Hackers, Fraudsters & Botnets: Tackling the Problem of Cyber Crime

Hackers, Fraudsters & Botnets

Roar’s submission to the Australian Government’s cyber crime inquiry proposed the development of a national system of certifiable skills standards. Roar also argued for broad-based digital literacy training to span cyber safety, e-security, and digital citizenship. Both points have been included in the inquiry’s recommendations for a nationally coordinated approach to consumer education tied to clear benchmarks (Rec 31), and the development of IT literacy training (Rec 34).

The report – Hackers, Fraudsters and Botnets: Tackling the Problem of Cyber Crime – is the result of a year-long inquiry into the problem of computer crime and online identity theft and fraud. The report, released last night (21 June) in Canberra, makes 34 recommendations aimed at improving Australia’s response to the growing problem of cyber crime.

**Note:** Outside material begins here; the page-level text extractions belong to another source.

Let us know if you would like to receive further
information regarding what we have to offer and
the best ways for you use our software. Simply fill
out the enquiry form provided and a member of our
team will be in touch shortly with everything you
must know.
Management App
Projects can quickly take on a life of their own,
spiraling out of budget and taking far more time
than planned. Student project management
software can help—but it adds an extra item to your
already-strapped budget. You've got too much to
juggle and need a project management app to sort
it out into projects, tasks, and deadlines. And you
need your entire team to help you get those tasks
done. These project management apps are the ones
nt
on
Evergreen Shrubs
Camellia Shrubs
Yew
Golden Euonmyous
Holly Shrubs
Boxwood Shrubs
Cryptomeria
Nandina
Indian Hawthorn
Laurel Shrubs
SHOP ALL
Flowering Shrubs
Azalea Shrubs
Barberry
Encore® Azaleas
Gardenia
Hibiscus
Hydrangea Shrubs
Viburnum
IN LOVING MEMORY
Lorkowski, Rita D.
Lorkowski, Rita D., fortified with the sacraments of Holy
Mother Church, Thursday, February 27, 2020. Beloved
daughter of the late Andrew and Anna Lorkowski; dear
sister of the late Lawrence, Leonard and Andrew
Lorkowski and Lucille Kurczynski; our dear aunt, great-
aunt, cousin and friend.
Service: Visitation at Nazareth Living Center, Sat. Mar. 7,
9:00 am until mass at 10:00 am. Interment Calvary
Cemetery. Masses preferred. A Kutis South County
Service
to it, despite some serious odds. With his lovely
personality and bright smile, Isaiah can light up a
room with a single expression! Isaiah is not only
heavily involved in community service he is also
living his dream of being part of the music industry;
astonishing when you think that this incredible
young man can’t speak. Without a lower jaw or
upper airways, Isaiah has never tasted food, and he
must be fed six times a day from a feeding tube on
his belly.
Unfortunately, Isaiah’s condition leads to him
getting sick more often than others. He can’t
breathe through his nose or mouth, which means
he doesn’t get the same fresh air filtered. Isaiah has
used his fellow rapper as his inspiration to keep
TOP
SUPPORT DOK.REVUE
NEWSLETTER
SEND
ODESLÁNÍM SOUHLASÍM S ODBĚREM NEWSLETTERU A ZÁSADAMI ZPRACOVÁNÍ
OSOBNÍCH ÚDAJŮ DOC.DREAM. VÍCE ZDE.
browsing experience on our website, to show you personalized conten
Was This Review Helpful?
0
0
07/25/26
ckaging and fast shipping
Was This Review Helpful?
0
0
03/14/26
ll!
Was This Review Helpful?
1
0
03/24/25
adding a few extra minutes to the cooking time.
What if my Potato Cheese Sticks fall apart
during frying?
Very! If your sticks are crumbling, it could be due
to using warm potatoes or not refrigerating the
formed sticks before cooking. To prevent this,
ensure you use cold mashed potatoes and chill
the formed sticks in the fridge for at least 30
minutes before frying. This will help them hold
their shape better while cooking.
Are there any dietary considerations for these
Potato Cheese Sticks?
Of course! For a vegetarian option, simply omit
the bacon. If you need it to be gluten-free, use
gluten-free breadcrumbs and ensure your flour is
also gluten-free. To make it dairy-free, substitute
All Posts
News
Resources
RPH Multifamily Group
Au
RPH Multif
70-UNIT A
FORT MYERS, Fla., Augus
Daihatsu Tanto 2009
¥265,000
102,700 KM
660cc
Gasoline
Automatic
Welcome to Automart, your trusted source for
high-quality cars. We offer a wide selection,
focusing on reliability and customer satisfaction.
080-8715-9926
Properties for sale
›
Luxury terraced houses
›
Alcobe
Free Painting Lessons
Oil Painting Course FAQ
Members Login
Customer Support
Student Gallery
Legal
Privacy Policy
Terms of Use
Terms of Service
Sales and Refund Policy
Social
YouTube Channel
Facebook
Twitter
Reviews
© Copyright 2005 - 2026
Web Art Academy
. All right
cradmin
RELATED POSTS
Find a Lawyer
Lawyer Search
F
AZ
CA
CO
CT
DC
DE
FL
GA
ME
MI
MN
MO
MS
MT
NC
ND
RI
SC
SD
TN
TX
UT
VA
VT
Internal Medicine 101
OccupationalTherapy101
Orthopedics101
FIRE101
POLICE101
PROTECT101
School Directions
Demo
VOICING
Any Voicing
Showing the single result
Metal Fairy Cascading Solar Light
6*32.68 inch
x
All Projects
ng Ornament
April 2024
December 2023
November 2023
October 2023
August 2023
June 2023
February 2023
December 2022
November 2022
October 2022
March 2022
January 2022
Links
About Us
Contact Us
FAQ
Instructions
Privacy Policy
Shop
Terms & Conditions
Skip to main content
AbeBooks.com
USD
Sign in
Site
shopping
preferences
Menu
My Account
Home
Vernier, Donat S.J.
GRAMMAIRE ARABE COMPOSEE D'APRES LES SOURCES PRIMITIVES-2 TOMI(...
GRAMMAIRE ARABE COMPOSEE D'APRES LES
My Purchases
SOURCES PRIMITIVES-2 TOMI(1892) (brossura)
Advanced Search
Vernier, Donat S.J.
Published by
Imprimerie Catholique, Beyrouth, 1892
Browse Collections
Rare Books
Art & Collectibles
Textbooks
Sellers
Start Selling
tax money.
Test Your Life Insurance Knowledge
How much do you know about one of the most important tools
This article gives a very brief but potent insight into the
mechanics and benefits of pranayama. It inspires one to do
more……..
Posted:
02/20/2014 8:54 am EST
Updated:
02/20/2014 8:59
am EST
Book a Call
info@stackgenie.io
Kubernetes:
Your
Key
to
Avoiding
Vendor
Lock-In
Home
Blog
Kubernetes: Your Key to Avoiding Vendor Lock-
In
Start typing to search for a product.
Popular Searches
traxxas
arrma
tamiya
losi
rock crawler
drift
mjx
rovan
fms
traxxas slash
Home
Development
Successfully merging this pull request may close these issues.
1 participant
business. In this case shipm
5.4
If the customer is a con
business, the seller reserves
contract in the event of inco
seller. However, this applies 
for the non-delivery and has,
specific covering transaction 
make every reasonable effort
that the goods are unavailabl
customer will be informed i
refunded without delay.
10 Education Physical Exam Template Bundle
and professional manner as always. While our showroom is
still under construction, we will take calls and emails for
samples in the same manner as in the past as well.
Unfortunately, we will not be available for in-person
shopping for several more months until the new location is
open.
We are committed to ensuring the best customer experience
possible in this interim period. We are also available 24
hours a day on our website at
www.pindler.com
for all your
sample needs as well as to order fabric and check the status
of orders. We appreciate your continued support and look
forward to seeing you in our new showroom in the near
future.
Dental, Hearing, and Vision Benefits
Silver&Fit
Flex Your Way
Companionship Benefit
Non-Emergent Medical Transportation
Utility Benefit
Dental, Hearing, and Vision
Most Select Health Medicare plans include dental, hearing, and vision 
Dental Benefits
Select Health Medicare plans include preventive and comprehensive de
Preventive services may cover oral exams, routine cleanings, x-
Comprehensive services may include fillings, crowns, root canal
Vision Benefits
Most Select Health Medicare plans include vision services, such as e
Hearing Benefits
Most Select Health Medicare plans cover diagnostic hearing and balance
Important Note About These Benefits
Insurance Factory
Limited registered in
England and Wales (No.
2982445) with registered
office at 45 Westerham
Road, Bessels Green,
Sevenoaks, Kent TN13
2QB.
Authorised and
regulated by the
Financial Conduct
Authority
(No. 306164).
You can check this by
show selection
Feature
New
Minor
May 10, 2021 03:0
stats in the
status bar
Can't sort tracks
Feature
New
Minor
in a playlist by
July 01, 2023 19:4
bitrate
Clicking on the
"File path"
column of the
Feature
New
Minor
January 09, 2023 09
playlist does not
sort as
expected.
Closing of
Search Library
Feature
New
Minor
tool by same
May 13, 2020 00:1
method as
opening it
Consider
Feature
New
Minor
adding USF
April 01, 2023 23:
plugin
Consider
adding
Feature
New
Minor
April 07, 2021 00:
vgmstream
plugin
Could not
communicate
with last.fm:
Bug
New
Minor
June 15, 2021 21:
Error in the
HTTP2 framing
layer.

Regarding Roar’s input, the report states, “To overcome these issues, some submitters advocated the development of a national system of certifiable skills standards to raise online security proficiency in all sections of the Australian community including in vocational institutions, workplaces and at home.

“ROAR Film Pty Ltd, the developer of DBCDE’s Budd:e Education Modules, proposed the establishment of a national Internet users’ licence. Operating largely as an online program, users would be required to gain certification of a prescribed skill level before being permitted to use the Internet in various institutional contexts such as a school or a private organisation. Recreational Internet users, such as home users, could voluntarily obtain such a user’s licence.

“ROAR submitted that there is an overlap between e-security, safety and citizenship, and the licence could extend beyond e-security to cyber safety and cyber citizenship issues such as intellectual property and online ethics.54 ROAR informed the Committee that it has developed e-security modules for a similar initiative in UK schools, where all state schools in London access online teaching resources, including on cyber security, through the London Grid for Learning (a closed broadband network)…” (pp. 218-219).

Roar has since developed these ideas further, and will pursue the arguments in Roar’s submission to the Australian Government’s Joint Select Committee on Cyber-Safety.